- _Your tasks_:
A - Decide whether each statement agrees with the concert review: (i) the viola's recall of the fugato theme briefly changed the mood; (ii) Strauss's Metamorphosen was first known as a piece for string septet; (iii) the original version of Metamorphosen came to light in 1990. For each, answer yes or no and quote the words of the review that decide it.
B - Copy the concert review word for word from "Thereafter, the recall" to "at the time.".

- _Page extract_:
☆ ☆ ☆ ☆ ☆

The central scherzo in the Intermezzo was light and delicate, returning to the movement’s opening with a delicate rallentando, before almost no break into the restless finale. Among so much incident here, the viola’s recall of the fugato theme was a pivotal moment, briefly changing the mood, before another outbreak of violence, stilled in its turn by the violin’s pacifying cadenza, supremely executed.

Thereafter, the recall of the very opening Adagio brought comfort and calm. It had been a passionate narrative, probably inspired by the teenage Mendelssohn’s unrequited infatuation at the time.

For nearly half a century, Strauss’s Metamorphosen was known only as a piece for 23 solo strings. Then the original version, for string septet with double bass foundation, came to light in 1990. It is writing of great intensity, which grew from a lament on the bombing of Munich in 1943.

☆ ☆ ☆ ☆ ☆

- _Material provided_:
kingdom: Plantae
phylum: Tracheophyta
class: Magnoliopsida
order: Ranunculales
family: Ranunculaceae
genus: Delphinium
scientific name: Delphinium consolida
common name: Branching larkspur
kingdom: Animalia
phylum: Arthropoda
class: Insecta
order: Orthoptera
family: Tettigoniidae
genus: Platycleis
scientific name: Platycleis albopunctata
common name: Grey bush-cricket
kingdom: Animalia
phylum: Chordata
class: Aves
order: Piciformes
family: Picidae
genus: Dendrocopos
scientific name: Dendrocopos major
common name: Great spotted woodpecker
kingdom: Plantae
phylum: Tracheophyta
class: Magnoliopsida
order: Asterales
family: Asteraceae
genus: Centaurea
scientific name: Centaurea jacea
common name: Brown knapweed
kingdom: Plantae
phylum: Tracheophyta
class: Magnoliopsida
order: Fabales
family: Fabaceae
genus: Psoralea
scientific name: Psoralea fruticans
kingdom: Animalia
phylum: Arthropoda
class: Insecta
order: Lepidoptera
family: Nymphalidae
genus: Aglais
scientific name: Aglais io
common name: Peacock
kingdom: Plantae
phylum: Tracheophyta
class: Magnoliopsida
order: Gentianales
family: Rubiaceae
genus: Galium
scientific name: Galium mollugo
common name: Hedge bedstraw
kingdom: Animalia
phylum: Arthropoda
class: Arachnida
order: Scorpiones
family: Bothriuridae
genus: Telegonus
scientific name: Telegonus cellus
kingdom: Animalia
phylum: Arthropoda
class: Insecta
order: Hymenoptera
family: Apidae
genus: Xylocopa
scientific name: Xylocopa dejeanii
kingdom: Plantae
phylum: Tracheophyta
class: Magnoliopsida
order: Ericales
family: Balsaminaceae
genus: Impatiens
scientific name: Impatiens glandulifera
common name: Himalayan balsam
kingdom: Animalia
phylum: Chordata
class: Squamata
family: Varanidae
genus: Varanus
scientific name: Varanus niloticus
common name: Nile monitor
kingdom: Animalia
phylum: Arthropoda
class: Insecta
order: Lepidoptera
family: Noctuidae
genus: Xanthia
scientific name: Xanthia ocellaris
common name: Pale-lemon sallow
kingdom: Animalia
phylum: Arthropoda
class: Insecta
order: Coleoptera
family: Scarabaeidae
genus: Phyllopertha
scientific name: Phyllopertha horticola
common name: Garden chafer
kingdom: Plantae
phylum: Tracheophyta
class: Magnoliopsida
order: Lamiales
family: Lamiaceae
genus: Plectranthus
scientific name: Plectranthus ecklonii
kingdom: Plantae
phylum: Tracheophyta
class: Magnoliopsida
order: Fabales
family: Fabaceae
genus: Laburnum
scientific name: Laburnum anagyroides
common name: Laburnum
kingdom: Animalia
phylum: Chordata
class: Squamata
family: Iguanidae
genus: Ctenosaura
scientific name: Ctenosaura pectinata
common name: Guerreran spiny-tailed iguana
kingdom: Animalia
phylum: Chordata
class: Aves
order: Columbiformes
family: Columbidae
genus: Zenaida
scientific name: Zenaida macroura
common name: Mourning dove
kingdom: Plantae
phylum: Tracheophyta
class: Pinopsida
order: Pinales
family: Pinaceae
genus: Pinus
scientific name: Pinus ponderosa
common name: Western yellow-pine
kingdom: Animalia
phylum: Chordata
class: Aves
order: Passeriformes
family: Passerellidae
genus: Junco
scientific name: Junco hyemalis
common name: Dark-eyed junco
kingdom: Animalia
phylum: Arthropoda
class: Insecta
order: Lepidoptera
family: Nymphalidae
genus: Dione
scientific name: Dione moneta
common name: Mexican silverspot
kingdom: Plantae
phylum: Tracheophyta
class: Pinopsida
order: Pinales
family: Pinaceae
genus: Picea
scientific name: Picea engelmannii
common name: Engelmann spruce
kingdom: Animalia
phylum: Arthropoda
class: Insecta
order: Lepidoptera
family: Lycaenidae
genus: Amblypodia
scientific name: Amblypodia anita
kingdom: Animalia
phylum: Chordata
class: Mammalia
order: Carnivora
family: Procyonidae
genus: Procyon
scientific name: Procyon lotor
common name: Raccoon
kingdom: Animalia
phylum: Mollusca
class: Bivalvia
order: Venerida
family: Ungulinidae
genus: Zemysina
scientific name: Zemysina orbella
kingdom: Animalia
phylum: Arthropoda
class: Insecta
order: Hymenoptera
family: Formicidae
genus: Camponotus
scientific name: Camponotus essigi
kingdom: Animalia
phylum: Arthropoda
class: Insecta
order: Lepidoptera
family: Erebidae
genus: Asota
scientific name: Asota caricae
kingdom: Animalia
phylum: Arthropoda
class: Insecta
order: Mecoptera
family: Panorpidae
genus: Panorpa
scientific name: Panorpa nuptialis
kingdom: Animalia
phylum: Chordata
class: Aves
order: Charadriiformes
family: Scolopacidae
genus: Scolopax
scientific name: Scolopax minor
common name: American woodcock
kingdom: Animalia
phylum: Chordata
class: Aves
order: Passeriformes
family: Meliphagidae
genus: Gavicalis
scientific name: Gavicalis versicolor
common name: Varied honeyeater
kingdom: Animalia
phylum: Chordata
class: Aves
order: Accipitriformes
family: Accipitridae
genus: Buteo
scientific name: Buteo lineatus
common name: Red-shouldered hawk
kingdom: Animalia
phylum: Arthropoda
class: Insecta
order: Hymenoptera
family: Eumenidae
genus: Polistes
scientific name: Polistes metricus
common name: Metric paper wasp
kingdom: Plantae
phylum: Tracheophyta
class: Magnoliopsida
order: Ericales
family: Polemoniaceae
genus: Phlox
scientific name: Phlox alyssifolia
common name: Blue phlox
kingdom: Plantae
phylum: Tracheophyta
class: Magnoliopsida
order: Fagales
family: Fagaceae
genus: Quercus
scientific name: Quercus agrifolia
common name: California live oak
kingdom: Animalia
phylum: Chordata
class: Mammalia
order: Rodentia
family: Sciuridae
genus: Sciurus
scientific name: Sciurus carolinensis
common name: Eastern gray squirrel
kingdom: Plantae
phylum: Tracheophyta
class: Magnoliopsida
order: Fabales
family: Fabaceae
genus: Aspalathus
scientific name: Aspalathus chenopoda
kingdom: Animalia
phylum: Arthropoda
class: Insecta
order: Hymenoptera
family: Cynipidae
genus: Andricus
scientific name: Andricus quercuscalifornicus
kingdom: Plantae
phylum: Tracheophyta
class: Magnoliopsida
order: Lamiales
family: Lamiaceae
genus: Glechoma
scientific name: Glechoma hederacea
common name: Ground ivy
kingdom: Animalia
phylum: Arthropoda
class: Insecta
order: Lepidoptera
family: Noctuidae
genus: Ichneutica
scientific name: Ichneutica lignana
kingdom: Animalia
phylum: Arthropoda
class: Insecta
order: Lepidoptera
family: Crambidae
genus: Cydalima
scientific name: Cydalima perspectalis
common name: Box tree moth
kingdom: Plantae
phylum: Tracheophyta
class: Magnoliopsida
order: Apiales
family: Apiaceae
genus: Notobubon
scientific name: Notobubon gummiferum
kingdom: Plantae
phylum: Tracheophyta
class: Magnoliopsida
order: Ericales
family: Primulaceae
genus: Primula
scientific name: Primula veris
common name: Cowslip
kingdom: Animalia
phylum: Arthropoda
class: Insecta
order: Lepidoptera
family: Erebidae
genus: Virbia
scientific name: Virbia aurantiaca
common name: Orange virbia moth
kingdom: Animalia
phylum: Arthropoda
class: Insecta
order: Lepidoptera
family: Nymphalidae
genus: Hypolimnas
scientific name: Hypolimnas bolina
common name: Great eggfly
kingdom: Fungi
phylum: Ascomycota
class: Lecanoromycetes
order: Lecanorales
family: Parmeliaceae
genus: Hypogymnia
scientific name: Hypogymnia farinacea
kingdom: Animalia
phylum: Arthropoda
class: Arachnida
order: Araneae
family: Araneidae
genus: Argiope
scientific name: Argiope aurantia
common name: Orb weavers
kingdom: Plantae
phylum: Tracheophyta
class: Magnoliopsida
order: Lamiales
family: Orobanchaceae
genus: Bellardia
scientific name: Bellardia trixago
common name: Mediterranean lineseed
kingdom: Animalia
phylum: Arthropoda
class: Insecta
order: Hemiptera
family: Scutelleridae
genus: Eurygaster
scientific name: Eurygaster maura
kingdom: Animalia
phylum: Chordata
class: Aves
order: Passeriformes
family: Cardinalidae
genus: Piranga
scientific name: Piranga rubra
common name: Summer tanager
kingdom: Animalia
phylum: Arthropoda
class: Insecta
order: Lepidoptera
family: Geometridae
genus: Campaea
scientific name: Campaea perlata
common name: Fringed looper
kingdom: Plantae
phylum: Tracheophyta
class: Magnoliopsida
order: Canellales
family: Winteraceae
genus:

☆ ☆ ☆ ☆ ☆

- _Worked answers_:
A -
(i) Yes: "the viola’s recall of the fugato theme was a pivotal moment, briefly changing the mood"
(ii) No: "For nearly half a century, Strauss’s Metamorphosen was known only as a piece for 23 solo strings."
(iii) Yes: "Then the original version, for string septet with double bass foundation, came to light in 1990."

B -
Thereafter, the recall of the very opening Adagio brought comfort and calm. It had been a passionate narrative, probably inspired by the teenage Mendelssohn’s unrequited infatuation at the time.